┌─ KUTIPAN BERITA

NUNUKAN – Pengadilan Negeri Nunukan akhirnya memenangkan gugatan PT Pipit Mutiara Jaya (PMJ) atas PT Sebakis Inti Lesatri (SIL). Sidang putusan digelar Kamis (10/11) dibacakan Hakim Ketua Herdiyanto Sutantyo.
‘’Menyatakan Tergugat 1 (PT SIL) terbukti melakukan perbuatan melawan hukum. Menyatakan penggugat (PT PMJ) berhak dan berwenang melakukan kegiatan produksi Batubara. Berhak menebang pohon-pohon dalam rangka pembukaan lahan serta melakukan kegiatan-kegiatan lainnya diatas lahan seluas 1.002,51 hektar sesuai Surat Keputusan Menteri Lingkungan Hidup dan Kehutanan RI Nomor SK SK 130/MENLHK/SETJEN/PLA.0/2/2022,’’ ungkap Hardiyanto Hakim Ketua saat membacakan putusan Pengadilan.
Apa yang melatarbelakangi PT PMJ menggugat PT SIL? Kasus ini bermula di tahun 2018. PT PMJ adalah pemegang Izin Usaha Pertambangan Operasi Produksi (IUP OP) Batubara seluas 2000 hektar. Lokasinya berada di Sebakis, Desa Pembliangan, Kecamatan Sebuku, Kabupaten Nunukan. Ketika perusahaan ingin melakukan eksplorasi, PT SIL keberatan. Perusahaan Perkebunan Kelapa Sawit milik Konglomerat Hartati Murdaya ini mengklaim lokasi tambang berada di wilayah kerjanya. Bahkan, di lokasi PIT 600, Pit 700, Pit 800 telah ditanami Kelapa Sawit.
![width"450"](https://fokusborneo.com/wp-content/uploads/2024/07/IMG_20240718_195053_600_x_1100_piksel.jpg)
‘’Seluruh persyaratan eksplorasi telah kami penuhi. Misalnya membuat Rencana Kerja dan Anggaran Biaya (RKAB) dan telah disetujui Ditjen Mineral Batubara Kementerian ESDM tanun 2022, sebanyak 300 ribu ton. Artinya ketika RKAB disetujui, seluruh dokumen tidak ada masalah,’’ ujar Kuasa Hukum PT PMJ Sofyan Ibnu Hasyim SH MH.

└─

* DAFTAR TUGAS:
A. Menurut berita tentang gugatan PT PMJ, berapa luas Izin Usaha Pertambangan Operasi Produksi Batubara yang dipegang PT PMJ?
B. Teruskan berita tentang gugatan PT PMJ mulai dari kalimat terakhirnya.
Data berikut tidak ada kaitannya dengan berita tentang gugatan PT PMJ.

┌─ BAGIAN DATA

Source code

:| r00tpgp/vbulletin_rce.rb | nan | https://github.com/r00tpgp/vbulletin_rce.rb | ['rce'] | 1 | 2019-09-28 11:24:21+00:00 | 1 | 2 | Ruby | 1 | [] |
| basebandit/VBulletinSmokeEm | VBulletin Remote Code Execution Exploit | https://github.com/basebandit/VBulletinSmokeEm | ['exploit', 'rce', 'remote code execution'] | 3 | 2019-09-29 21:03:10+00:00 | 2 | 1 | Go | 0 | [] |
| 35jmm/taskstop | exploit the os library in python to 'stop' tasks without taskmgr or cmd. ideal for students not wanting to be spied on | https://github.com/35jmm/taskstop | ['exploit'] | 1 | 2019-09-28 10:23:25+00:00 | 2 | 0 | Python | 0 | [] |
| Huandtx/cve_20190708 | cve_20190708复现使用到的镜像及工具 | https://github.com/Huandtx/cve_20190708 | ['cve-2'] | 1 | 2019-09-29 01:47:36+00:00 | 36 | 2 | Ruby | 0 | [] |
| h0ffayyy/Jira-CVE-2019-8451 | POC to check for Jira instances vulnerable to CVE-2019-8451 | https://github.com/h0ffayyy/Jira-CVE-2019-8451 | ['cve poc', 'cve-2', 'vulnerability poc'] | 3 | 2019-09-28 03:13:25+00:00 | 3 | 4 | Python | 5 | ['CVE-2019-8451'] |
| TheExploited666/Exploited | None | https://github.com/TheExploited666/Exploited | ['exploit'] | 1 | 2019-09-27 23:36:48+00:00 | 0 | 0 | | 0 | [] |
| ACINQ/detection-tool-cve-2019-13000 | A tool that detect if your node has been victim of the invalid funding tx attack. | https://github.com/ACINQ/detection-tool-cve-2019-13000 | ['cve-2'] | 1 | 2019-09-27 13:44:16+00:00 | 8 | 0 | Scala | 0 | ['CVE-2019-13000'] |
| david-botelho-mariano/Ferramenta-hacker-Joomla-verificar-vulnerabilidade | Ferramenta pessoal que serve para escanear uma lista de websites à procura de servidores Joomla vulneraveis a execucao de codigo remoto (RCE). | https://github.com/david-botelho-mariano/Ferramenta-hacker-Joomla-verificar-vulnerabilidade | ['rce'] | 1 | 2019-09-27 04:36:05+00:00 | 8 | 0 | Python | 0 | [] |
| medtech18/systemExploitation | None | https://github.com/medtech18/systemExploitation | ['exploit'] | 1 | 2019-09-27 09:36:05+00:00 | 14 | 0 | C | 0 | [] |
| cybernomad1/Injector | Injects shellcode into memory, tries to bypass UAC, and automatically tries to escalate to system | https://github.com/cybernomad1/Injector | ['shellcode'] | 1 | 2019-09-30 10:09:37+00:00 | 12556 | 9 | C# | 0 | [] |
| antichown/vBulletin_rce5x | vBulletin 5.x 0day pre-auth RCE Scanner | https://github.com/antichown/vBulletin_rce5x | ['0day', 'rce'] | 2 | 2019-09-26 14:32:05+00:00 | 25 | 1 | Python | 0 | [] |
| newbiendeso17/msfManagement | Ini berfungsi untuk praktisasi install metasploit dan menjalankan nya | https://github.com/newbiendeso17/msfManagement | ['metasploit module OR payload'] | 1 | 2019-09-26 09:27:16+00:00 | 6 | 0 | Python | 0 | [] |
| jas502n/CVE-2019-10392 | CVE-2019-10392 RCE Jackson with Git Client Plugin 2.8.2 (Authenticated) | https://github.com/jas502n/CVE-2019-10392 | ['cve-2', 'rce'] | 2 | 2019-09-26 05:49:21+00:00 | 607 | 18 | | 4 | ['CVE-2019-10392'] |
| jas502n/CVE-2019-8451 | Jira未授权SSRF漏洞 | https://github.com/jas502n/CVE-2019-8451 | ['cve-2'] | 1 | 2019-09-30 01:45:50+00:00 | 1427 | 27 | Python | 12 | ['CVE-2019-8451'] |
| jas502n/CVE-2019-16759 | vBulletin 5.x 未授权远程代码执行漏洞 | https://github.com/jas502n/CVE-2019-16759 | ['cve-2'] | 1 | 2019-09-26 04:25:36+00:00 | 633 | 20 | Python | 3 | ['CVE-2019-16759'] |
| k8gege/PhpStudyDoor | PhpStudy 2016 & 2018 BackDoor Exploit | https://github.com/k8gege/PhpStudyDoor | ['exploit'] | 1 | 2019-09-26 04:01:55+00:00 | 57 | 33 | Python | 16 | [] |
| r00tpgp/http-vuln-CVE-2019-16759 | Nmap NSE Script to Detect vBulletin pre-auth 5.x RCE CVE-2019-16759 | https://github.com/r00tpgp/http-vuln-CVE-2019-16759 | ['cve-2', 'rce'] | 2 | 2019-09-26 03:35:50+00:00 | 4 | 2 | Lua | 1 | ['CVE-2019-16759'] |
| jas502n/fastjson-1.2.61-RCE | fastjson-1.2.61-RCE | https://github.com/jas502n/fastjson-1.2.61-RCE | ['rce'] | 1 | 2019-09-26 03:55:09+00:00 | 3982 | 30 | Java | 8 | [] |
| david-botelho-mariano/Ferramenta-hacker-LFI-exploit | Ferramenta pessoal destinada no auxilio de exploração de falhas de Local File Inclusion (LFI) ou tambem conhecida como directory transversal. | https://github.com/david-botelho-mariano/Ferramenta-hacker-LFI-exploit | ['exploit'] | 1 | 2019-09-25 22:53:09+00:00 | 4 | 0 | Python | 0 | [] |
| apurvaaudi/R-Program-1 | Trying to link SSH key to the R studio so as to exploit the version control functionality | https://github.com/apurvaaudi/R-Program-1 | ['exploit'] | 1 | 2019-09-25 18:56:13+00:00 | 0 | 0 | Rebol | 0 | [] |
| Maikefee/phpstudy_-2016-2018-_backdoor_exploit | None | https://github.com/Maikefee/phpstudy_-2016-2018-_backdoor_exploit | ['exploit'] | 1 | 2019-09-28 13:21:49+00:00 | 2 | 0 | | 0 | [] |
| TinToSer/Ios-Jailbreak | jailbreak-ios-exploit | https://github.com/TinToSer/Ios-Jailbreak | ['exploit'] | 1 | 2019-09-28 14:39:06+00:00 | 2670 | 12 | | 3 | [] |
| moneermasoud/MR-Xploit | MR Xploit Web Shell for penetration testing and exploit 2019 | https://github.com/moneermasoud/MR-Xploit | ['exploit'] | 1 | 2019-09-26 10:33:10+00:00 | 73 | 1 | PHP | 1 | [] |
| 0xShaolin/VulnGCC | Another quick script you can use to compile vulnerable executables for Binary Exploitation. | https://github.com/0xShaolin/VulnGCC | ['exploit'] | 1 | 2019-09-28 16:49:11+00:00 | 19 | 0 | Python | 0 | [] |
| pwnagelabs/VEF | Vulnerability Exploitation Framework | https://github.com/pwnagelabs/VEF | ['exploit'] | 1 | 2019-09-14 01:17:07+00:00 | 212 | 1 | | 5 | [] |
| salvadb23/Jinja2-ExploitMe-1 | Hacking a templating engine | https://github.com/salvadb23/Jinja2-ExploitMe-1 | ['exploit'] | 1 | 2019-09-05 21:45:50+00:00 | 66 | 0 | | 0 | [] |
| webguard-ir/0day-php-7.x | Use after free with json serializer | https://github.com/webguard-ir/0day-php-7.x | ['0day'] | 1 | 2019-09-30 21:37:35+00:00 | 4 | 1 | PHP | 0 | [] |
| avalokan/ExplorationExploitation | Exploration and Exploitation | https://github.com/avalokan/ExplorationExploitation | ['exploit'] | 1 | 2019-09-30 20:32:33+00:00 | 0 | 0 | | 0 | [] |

└─

* JAWABAN:
A. Luasnya 2000 hektar.

B.
Namun saat ingin melakukan penambangan pihak PT SIL berupaya menghalang-halangi. Alat produksi milik PT PMJ dilarang melakukan kegiatan. Bahkan, PT SIL mendirikan pos penjagaan di areal tersebut. Menurut Sofyan, PT SIL telah melakukan perbuatan melanggar hukum.
Upaya mediasi pun dilakukan. Kedua belah pihak sempat difasilitasi Pemerintah Provinsi Kalimantan Utara. Akan tetapi upaya ini menemui jalan buntu. Pihak PT SIL tetap merasa memiliki hak di lahan tersebut.
Tidak ada jalan lain, akhirnya PT PMJ menempuh jalur hukum. Yakni dengan mendaftarkan Gugatan Perdata di Pengadilan Negeri Nunukan sejak Bulan Mei lalu. PT SIL menjadi Tergugat 1 dan Pemerintah Kabupaten Nunukan sebagai Tergugat 2. Mengapa Pemkab Nunukan juga ikut digugat PT PMJ? Yah, karena perusahaan tambang ini menilai, Pemkab Nunukan telah lalai dengan menerbitkan Izin Usaha Perkebunan (IUP) kepada PT SIL yang tertuang dalam SK Bupati Nunukan Nomor 447 Tanggal 13 Juni Tahun 2005.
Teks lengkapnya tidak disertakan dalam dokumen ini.